*What you will do*: In the entries below, find the line with "- An example is the Azure virtual" and the line with "- The Virtual". Reproduce those two lines and every line between them exactly, and nothing more.

*Records for this exercise*:
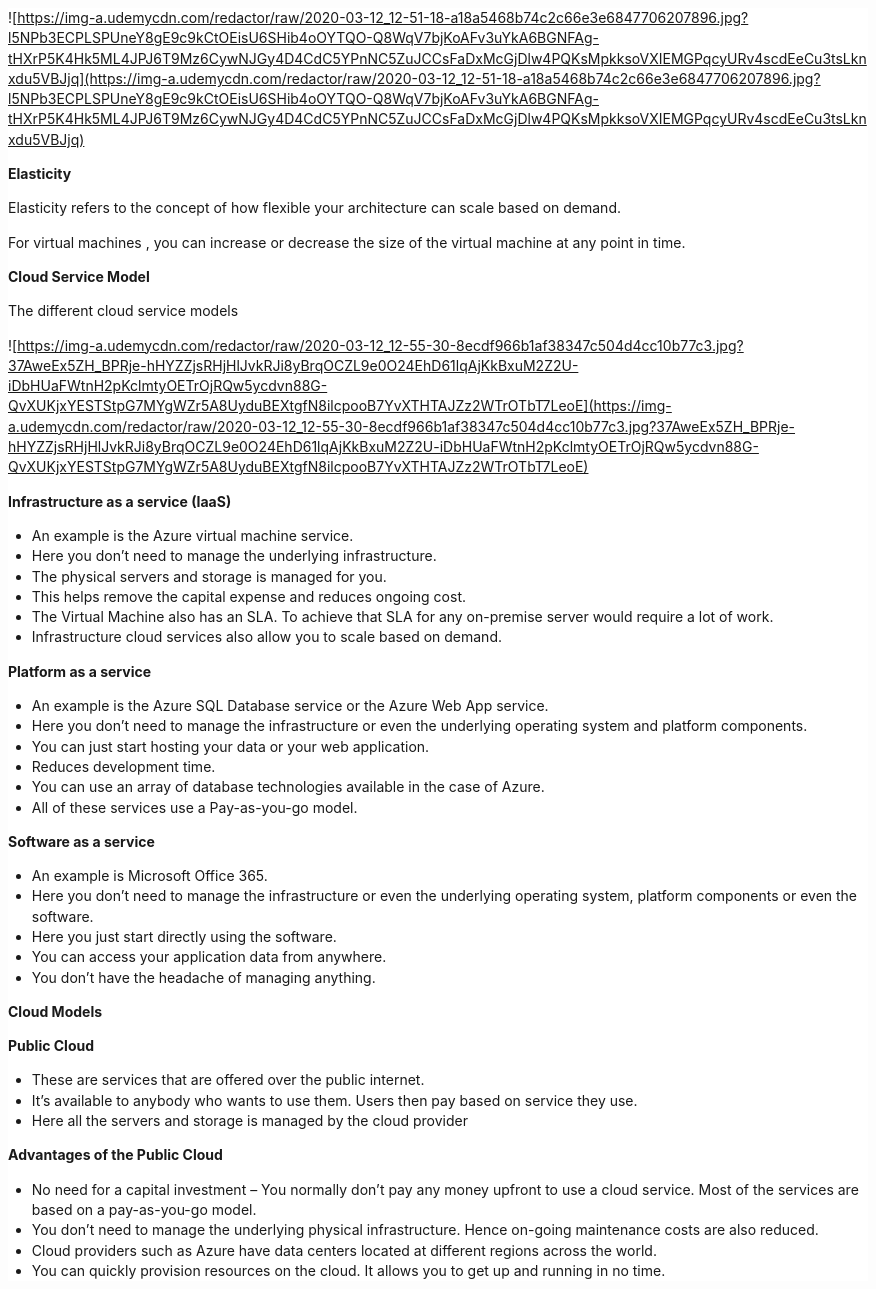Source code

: ![https://img-a.udemycdn.com/redactor/raw/2020-03-12_12-51-18-a18a5468b74c2c66e3e6847706207896.jpg?l5NPb3ECPLSPUneY8gE9c9kCtOEisU6SHib4oOYTQO-Q8WqV7bjKoAFv3uYkA6BGNFAg-tHXrP5K4Hk5ML4JPJ6T9Mz6CywNJGy4D4CdC5YPnNC5ZuJCCsFaDxMcGjDlw4PQKsMpkksoVXIEMGPqcyURv4scdEeCu3tsLknxdu5VBJjq](https://img-a.udemycdn.com/redactor/raw/2020-03-12_12-51-18-a18a5468b74c2c66e3e6847706207896.jpg?l5NPb3ECPLSPUneY8gE9c9kCtOEisU6SHib4oOYTQO-Q8WqV7bjKoAFv3uYkA6BGNFAg-tHXrP5K4Hk5ML4JPJ6T9Mz6CywNJGy4D4CdC5YPnNC5ZuJCCsFaDxMcGjDlw4PQKsMpkksoVXIEMGPqcyURv4scdEeCu3tsLknxdu5VBJjq)

**Elasticity**

Elasticity refers to the concept of how flexible your architecture can scale based on demand.

For virtual machines , you can increase or decrease the size of the virtual machine at any point in time.

**Cloud Service Model**

The different cloud service models

![https://img-a.udemycdn.com/redactor/raw/2020-03-12_12-55-30-8ecdf966b1af38347c504d4cc10b77c3.jpg?37AweEx5ZH_BPRje-hHYZZjsRHjHlJvkRJi8yBrqOCZL9e0O24EhD61lqAjKkBxuM2Z2U-iDbHUaFWtnH2pKclmtyOETrOjRQw5ycdvn88G-QvXUKjxYESTStpG7MYgWZr5A8UyduBEXtgfN8ilcpooB7YvXTHTAJZz2WTrOTbT7LeoE](https://img-a.udemycdn.com/redactor/raw/2020-03-12_12-55-30-8ecdf966b1af38347c504d4cc10b77c3.jpg?37AweEx5ZH_BPRje-hHYZZjsRHjHlJvkRJi8yBrqOCZL9e0O24EhD61lqAjKkBxuM2Z2U-iDbHUaFWtnH2pKclmtyOETrOjRQw5ycdvn88G-QvXUKjxYESTStpG7MYgWZr5A8UyduBEXtgfN8ilcpooB7YvXTHTAJZz2WTrOTbT7LeoE)

**Infrastructure as a service (IaaS)**

- An example is the Azure virtual machine service.
- Here you don’t need to manage the underlying infrastructure.
- The physical servers and storage is managed for you.
- This helps remove the capital expense and reduces ongoing cost.
- The Virtual Machine also has an SLA. To achieve that SLA for any on-premise server would require a lot of work.
- Infrastructure cloud services also allow you to scale based on demand.

**Platform as a service**

- An example is the Azure SQL Database service or the Azure Web App service.
- Here you don’t need to manage the infrastructure or even the underlying operating system and platform components.
- You can just start hosting your data or your web application.
- Reduces development time.
- You can use an array of database technologies available in the case of Azure.
- All of these services use a Pay-as-you-go model.

**Software as a service**

- An example is Microsoft Office 365.
- Here you don’t need to manage the infrastructure or even the underlying operating system, platform components or even the software.
- Here you just start directly using the software.
- You can access your application data from anywhere.
- You don’t have the headache of managing anything.

**Cloud Models**

**Public Cloud**

- These are services that are offered over the public internet.
- It’s available to anybody who wants to use them. Users then pay based on service they use.
- Here all the servers and storage is managed by the cloud provider

**Advantages of the Public Cloud**

- No need for a capital investment – You normally don’t pay any money upfront to use a cloud service. Most of the services are based on a pay-as-you-go model.
- You don’t need to manage the underlying physical infrastructure. Hence on-going maintenance costs are also reduced.
- Cloud providers such as Azure have data centers located at different regions across the world.
- You can quickly provision resources on the cloud. It allows you to get up and running in no time.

*Output below*:
- An example is the Azure virtual machine service.
- Here you don’t need to manage the underlying infrastructure.
- The physical servers and storage is managed for you.
- This helps remove the capital expense and reduces ongoing cost.
- The Virtual Machine also has an SLA. To achieve that SLA for any on-premise server would require a lot of work.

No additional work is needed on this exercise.